The Green Bay Packers finished second in the NFC North with a 10–6 record and received a playoff berth. On January 10, 2016, Rollins played in his first playoff game and made one solo tackle and a pass breakup during the Packers' 35–18 victory at the Washington Redskins. They were eliminated from the playoffs after being defeated by the Cardinals 26–20 the following week.

====2016====
Rollins entered training camp competing against Randall and LaDarius Gunter for the vacant starting cornerback left by the departure of Hayward in free agency. He was named the third cornerback and the starting nickelback to start the regular season.

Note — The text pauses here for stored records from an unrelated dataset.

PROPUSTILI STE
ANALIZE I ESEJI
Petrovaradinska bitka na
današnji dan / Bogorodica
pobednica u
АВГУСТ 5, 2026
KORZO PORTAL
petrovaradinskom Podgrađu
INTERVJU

Rollins started the Packers' season-opener at the Jacksonville Jaguars and made two combined tackles and two pass deflections during a 27–23 victory. He suffered a groin injury and missed three games (Weeks 6–8). On December 11, 2016, he recorded seven combined tackles, two pass break ups, and intercepted a pass by Russell Wilson during a 38–10 win against the Seattle Seahawks. The following week, Rollins collected a career-high eight solo tackles in a 30–27 victory at the Bears. He finished the 2016 season with 41 combined tackles (39 solo), eight pass deflections, and an interceptions in 13 games and ten starts.

====2017====
Rollins entered camp competing with rookie Kevin King for the third cornerback spot on the Packers' depth chart. He was named the third cornerback behind Davon House and Randall.

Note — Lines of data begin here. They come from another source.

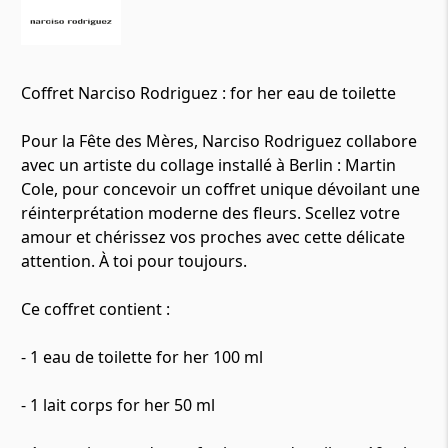
Coffret Narciso Rodriguez : for her eau de toilette
Pour la Fête des Mères, Narciso Rodriguez collabore
avec un artiste du collage installé à Berlin : Martin
Cole, pour concevoir un coffret unique dévoilant une
réinterprétation moderne des fleurs. Scellez votre
amour et chérissez vos proches avec cette délicate
attention. À toi pour toujours.
Ce coffret contient :
- 1 eau de toilette for her 100 ml
- 1 lait corps for her 50 ml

He played in the Packers' season-opener against the Seahawks and made a season-high eight combined tackles and a pass deflection in their 17–9 victory. In Week 3, he saw a sharp decline in his snap count after he was surpassed by King on the depth chart and safety Morgan Burnett was given nickelback duties. On October 16, 2017, Rollins was placed on injured reserve after suffering a non-contact leg injury in Week 6. He finished the 2017 season with 19 combined tackles (nine solo) and two pass deflections in six games and one start. He received an overall grade of 41.3 from Pro Football Focus in 2017.

====2018====
The Packers attempted to convert Rollins to safety during the 2018 preseason, as well as giving him punt return duties, but he struggled in both roles. Rollins sustained a hamstring injury during the final preseason game against the Kansas City Chiefs on August 30; two days later, on September 1, the Packers placed Rollins on injured reserve. He was later released by the Packers with an injury settlement.

===Arizona Cardinals===
On November 27, 2018, Rollins signed with the Cardinals. He was released on December 18, 2018.

===San Francisco 49ers===
On August 16, 2019, Rollins was signed by the San Francisco 49ers. He was released during final roster cuts on August 30, 2019.

==NFL career statistics==

Regular season statistics
Year: Team; GP; GS; Tackles; Interceptions; Fumbles
Total: Solo; Ast; Sck; SFTY; PDef; Int; Yds; Avg; Lng; TDs; FF; FR
2015: GB; 14; 4; 31; 28; 3; 1.0; 0; 6; 2; 48; 24.0; 45; 1; 0; 0
2016: GB; 13; 10; 41; 39; 2; 0.0; 0; 8; 1; 0; 0.0; 0; 0; 0; 0
2017: GB; 6; 1; 19; 9; 10; 0.0; 0; 2; 0; 0; 0; 0; 0; 0; 0
Total: 33; 15; 91; 76; 15; 1.0; 0; 16; 3; 48; 16.0; 45; 1; 0; 0
Source: NFL.com

Postseason statistics
Year: Team; GP; GS; Tackles; Interceptions; Fumbles
Total: Solo; Ast; Sck; SFTY; PDef; Int; Yds; Avg; Lng; TDs; FF; FR
2015: GB; 2; 1; 1; 1; 0; 0.0; 0; 1; 0; 0; 0.0; 0; 0; 0; 0
2016: GB; 1; 0; 4; 4; 0; 0.0; 0; 0; 0; 0; 0.0; 0; 0; 0; 0
Total: 3; 1; 5; 5; 0; 0.0; 0; 1; 0; 0; 0.0; 0; 0; 0; 0
Source: pro-football-reference.com

==Personal life==
Rollins has a daughter, Quinlyn, who was born in 2011. As of 2025 he is now a high school football coach, at Bridgeprep Academy Village Green Miami, FL.